Kickstarter’s Data Breach Raises a Larger Investment Strategy Issue
If you follow the start-up industry, specifically crowd-funding, you may have noticed that Kickstarter.com was breached.
In a letter sent out to their customers, Kickstarter stated,
“While no credit card data was accessed, some information about our customers was. Accessed information included usernames, email addresses, mailing addresses, phone numbers, and encrypted passwords. Actual passwords were not revealed, however it is possible for a malicious person with enough computingpower to guess and crack an encrypted password, particularly a weak or obvious one.”
While Kickstarter is basically “crowd donations” rather than crowd funding, in that no equity is ever exchanged for money donated, their data breach raises an important topic for actual equity investors.
Why you (investors) should care
It’s just another breach in a long line of companies that didn’t spend the time and resources to protect data. Users should just change their password and move on, right? Not exactly. There may be a deeper issue than just poor security at play and it may affect more than just the crowd-funding crowd.
I am currently taking classes at Northwestern University - Kellogg School of Management for my Executive Master of Business Administration (EMBA). One of the classes I am taking this quarter is Venture Capital Structures and Start-ups. The class covers types of funding, funding structures, due diligence and exit strategies.

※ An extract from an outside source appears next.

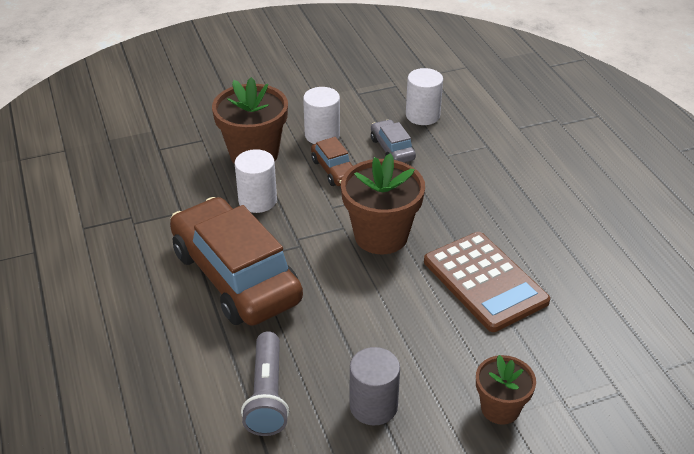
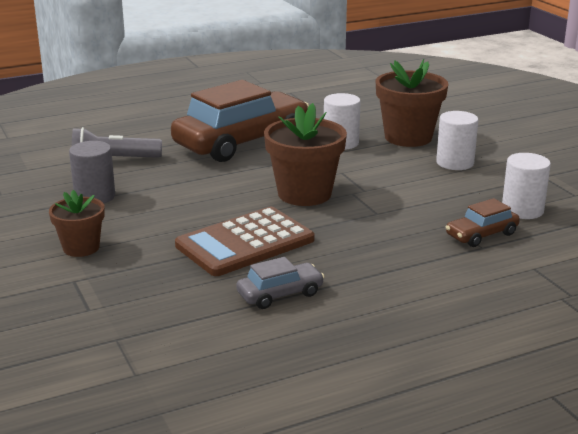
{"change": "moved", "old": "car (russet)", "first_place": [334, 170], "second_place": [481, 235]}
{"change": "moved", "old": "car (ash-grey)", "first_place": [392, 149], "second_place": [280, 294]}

One thing that struck me as odd was the lack of security awareness or interest investors have around the company or idea they are funding. This is a serious blind spot for investors, because security can negatively affect the likelihood of a start-up’s success.
First, let’s start from the beginning
You have an idea, you’re ready to take that idea to market by starting a company, but you need funding to get started. Most people will turn to seed funding, where an investor will typically give you $25 – $100k. This then opens up to rounds, or series of funding, starting with series A, then B and so on and so forth. That seed money is used for infrastructure, hiring, development, or whatever else is needed to get an idea off the ground.
Once the idea is somewhat established, you may look for Angel investors to provide more funding (there are various funding sources, so for simplicity let’s just use Angel investors). At each subsequent series, the risk for investment goes down (probability of failure), but the amount of money invested goes up.
Depicted by the graph below, this is true up until Series B. At this point, security can start to have an adverse effect on the probability of the start-up succeeding (as I stated earlier).
Basically, if the start-up gets breached and loses data, intellectual property (IP), or worse, adversely effects investor confidence, the return on future earnings falls dramatically.
Secure your investments
If you are an investor reading this and thinking of funding a start-up, think about your return on your investment as it relates to security. Is your investment secure? Chances are you are making investments with a considerable downside risk that you may not even be aware of.
If you are a start-up, and you have received outside funding, I am sure you have diluted your shares significantly. Thus the payout or exit strategy for the co-founders is either an Initial Public Offering (IPO) or purchase by a larger organization. A security breach can turn this exit strategy into a fire sale. Next time you get funding, think of making an investment into the security of the start-up. It will have a positive return on investment (ROI) and bolster investor confidence. Your competition isn’t thinking about security. You should be.